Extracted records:
- - -

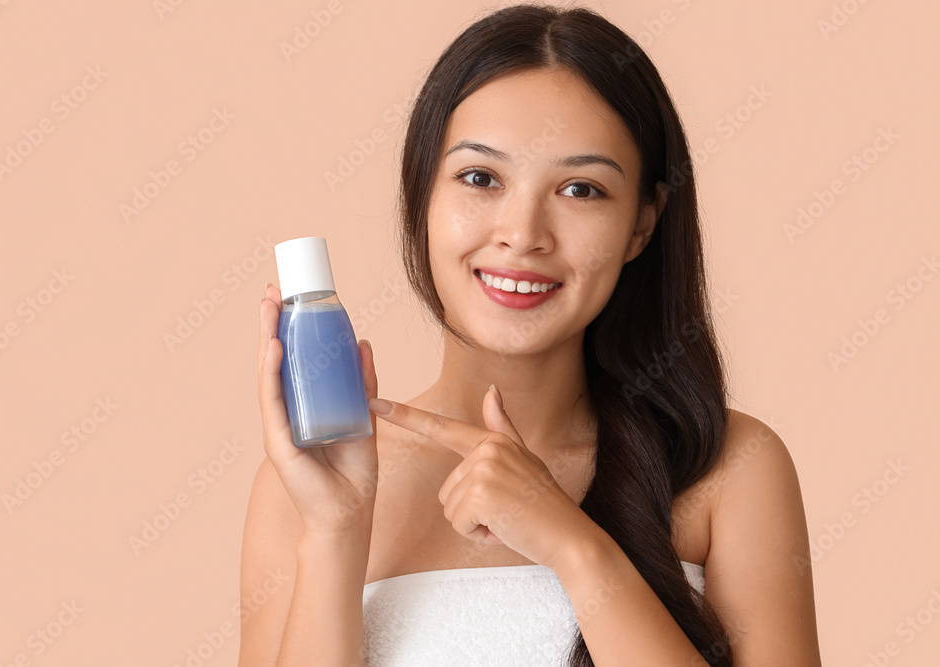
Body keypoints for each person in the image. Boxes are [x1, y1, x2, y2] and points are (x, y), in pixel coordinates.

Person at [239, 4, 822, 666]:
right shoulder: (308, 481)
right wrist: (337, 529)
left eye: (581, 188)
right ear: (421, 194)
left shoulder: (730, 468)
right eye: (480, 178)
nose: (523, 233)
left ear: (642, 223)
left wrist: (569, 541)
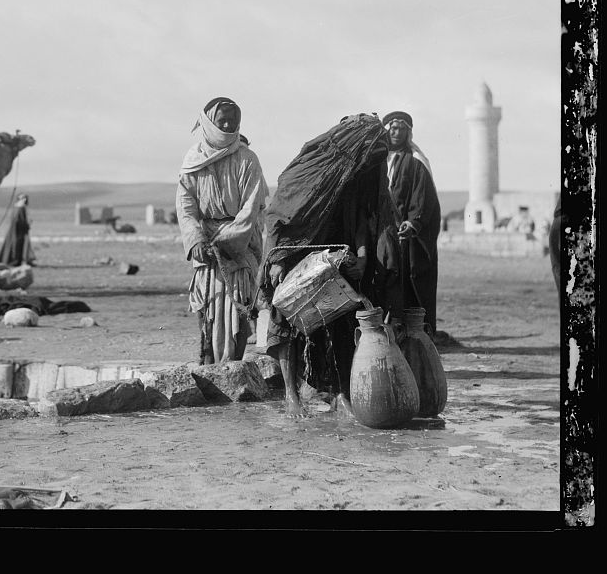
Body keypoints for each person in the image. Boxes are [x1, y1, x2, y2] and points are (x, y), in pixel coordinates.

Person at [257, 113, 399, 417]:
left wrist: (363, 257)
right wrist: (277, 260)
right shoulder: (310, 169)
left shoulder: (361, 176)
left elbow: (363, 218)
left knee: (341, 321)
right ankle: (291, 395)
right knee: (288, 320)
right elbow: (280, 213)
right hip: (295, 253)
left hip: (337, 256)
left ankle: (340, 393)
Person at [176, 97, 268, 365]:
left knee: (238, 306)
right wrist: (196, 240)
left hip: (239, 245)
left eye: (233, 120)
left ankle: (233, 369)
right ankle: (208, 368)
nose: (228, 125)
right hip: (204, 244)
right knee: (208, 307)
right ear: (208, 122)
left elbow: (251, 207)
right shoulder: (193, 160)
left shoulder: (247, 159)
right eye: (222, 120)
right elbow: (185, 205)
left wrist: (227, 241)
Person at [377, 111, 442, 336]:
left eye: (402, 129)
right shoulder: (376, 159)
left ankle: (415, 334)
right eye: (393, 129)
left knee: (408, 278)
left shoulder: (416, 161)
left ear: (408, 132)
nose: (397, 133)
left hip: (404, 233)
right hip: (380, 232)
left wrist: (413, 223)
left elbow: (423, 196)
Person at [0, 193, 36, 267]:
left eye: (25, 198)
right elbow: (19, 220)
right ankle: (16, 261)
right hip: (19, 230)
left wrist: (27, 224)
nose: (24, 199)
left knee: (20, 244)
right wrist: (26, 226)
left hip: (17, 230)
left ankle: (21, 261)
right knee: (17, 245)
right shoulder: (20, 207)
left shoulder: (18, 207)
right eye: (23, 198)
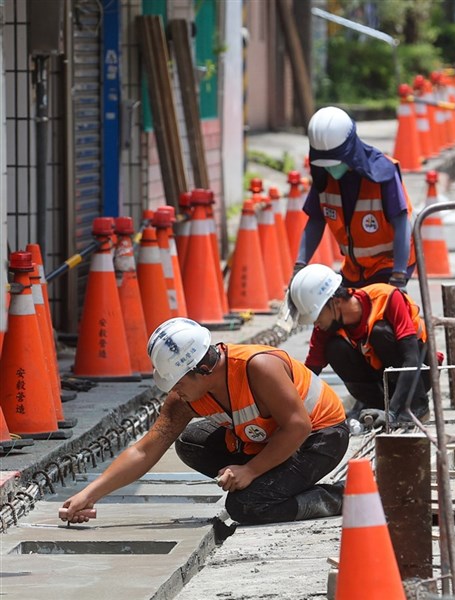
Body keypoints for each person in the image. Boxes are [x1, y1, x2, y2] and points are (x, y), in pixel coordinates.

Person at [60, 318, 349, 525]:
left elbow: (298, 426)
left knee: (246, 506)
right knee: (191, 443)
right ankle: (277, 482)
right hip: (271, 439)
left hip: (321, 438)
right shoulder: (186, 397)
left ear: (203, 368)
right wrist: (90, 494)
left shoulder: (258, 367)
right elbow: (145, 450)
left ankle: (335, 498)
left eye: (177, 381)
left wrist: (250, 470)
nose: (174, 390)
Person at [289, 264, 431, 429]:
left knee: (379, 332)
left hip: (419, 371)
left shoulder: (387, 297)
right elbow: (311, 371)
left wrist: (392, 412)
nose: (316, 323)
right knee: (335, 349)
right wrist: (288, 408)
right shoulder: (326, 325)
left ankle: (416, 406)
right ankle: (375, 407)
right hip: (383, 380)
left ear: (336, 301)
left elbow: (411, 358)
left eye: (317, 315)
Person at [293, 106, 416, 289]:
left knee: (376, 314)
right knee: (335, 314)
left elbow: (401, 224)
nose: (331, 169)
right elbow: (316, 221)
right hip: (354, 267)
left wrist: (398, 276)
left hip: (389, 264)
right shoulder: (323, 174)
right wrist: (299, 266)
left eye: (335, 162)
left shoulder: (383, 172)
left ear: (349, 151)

- - -

## Work instructions
Provide an exact copy of only the lines from the beginning of the entries through the line containing "left wrist: (569, 541)", both ends included, with no pictures.

## Exercise answer
Body keypoints for each person in the image. Boxes are [x1, y1, x2, y2] and points are (x, y), in pixel coordinates.

Person at [239, 4, 822, 666]:
right shoulder: (308, 481)
right wrist: (337, 529)
left eye: (581, 188)
right ear: (421, 194)
left shoulder: (730, 468)
right eye: (480, 178)
nose: (523, 233)
left ear: (642, 223)
left wrist: (569, 541)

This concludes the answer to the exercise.